Su sentieri interrotti per aiutare chi soffre

«… Viandante, non c’è sentiero.
Il sentiero si fa camminando».

Antonio Machado

Parlami di te. Il titolo italiano del film di Hervé Mimran è una specie di richiamo. Suona come una dichiarazione di interesse per qualcuno e al contempo lascia illimitato potere di decisione su cosa dire e cosa tacere. Vi colgo quello che tutta la vicenda poi conferma, una metafora della relazione d’aiuto. E forse è per questo che la pellicola, al di là dei suoi limiti, tocca più di una corda.

Un primo parallelismo tra il film e il prendersi cura pare fin scontato. Una professionista accompagna qualcuno che «si è completamente perso» a ritrovare la via e, mentre lo affianca, attraversa un proprio tempo di ricostruzione e di evoluzione. Qui sta il fascino del nostro mestiere, in cui i ruoli sono definiti e le regole di ingaggio chiare, ma che pure affida all’incontro tra esseri umani, oltre il recinto delle competenze, la responsabilità di catalizzare il cambiamento. Se l’incontro è autentico, la trasformazione è sempre reciproca, ci ricorda Jung.

Più sottili, altre sollecitazioni finiscono con il farmi sovrapporre alla trama le vicissitudini di persone incrociate nella mia attività. E l’elemento di contatto è il senso di esclusione.

Ispirato all’autobiografia di Christian Streiff, il film racconta di Alain, manager di alto livello che un ictus costringe prima a fare i conti con l’ammutinamento del linguaggio, poi a subire l’espulsione dalla cabina di comando che gli aveva garantito prestigio e potere. All’improvviso è fuori. Dalla comunicazione, dal circuito delle persone che decidono, dalla sua azienda. E ha bisogno di aiuto.

Nel gruppo che ho seguito di recente, nessuno aveva il profilo di Alain. Tutti però condividevano il vissuto di separazione con cui lui lotta per una parte del film. Anche loro manifestavano una forma di afasia, che non era il blocco della parola causato dall’ictus, ma il collasso della voglia di dire. Un silenzio diventato l’ultima trincea per difendere la propria vita dal saccheggio di sguardi intrusivi. Molte di quelle persone – ricordo R., una moglie malata e un passato di operaio specializzato, M., magazziniere con la passione per la musica, F., collaboratrice editoriale colpita dalla crisi – avevano anche affrontato la stessa cesura che ferisce Alain: uno scollamento dal mondo del lavoro, in seguito al quale si erano sentite respinte e inadeguate.

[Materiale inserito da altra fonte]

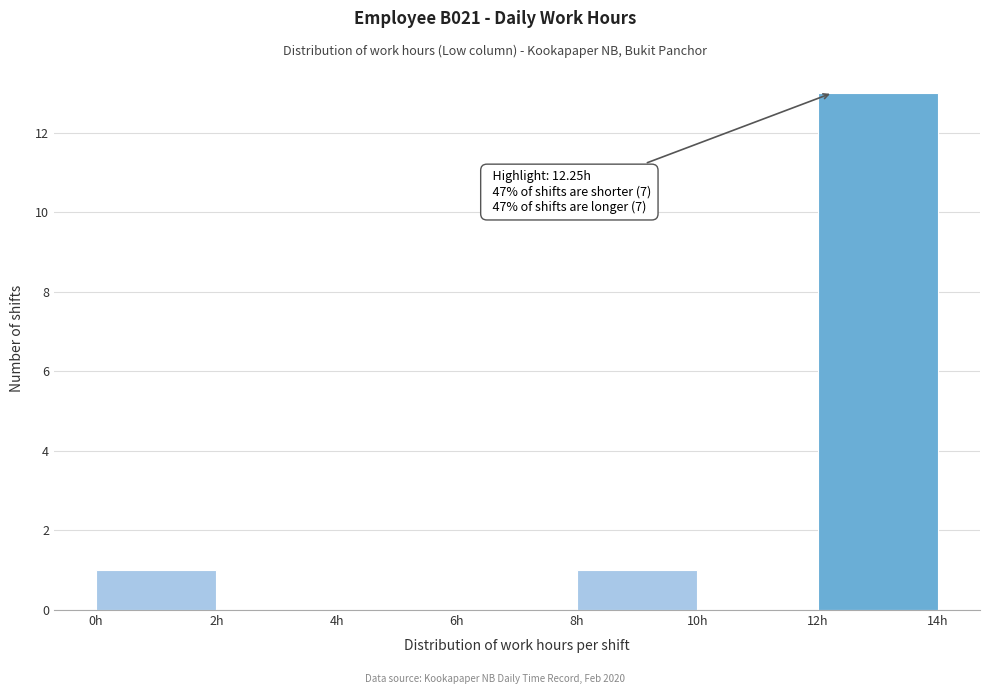

Over which range of the x-axis is the bar tallest?

12 to 14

È come una strada con lavori in corso. Cerchi un altro modo per arrivare all’obiettivo”.
Nel copione, questa battuta, pronunciata dall’ortofonista che aiuta Alain a recuperare il linguaggio, segna il momento dell’accettazione dell’ostacolo e l’inizio della risalita creativa per il protagonista.

Sembra un invito a puntare lo sguardo sulle risorse, da consegnare a chi ci chiede una mano. Se però rovesciamo la prospettiva, vediamo come il messaggio del film educhi soprattutto noi che ci occupiamo di aiuto a un apprendistato di umiltà. Alain, smesso il completo da dirigente, abbandona anche gli abiti mentali su cui aveva costruito il successo. Lascia la strada maestra, si perde, impara a pensare in modo nuovo per tornare a parlare e riconquistare se stesso.

Il suo esempio ci stimola, credo, a tener presente che nella relazione d’aiuto la via più facile è quasi sempre ostruita: c’è un intralcio che obbliga a continue deviazioni.

Di fronte al dolore, la teoria ammutolisce, la tecnica non soccorre e gli automatismi delle buone pratiche – quelle che ci vorrebbero capaci e vincenti, com’è il protagonista all’inizio del film – spesso saltano.

Per avvicinarsi a chi soffre occorre costruire ogni volta connessioni nuove, proprio come fa Alain. Tocca imboccare sentieri che talora si interrompono e avere il passo lento del viandante, che alla fine è sicuro proprio perché mette in conto l’inciampo. Forse nell’ultima trincea che protegge chi si sente solo e ha paura il viandante ha qualche speranza di entrare. Il guerriero armato delle sue competenze sicuramente resta fuori.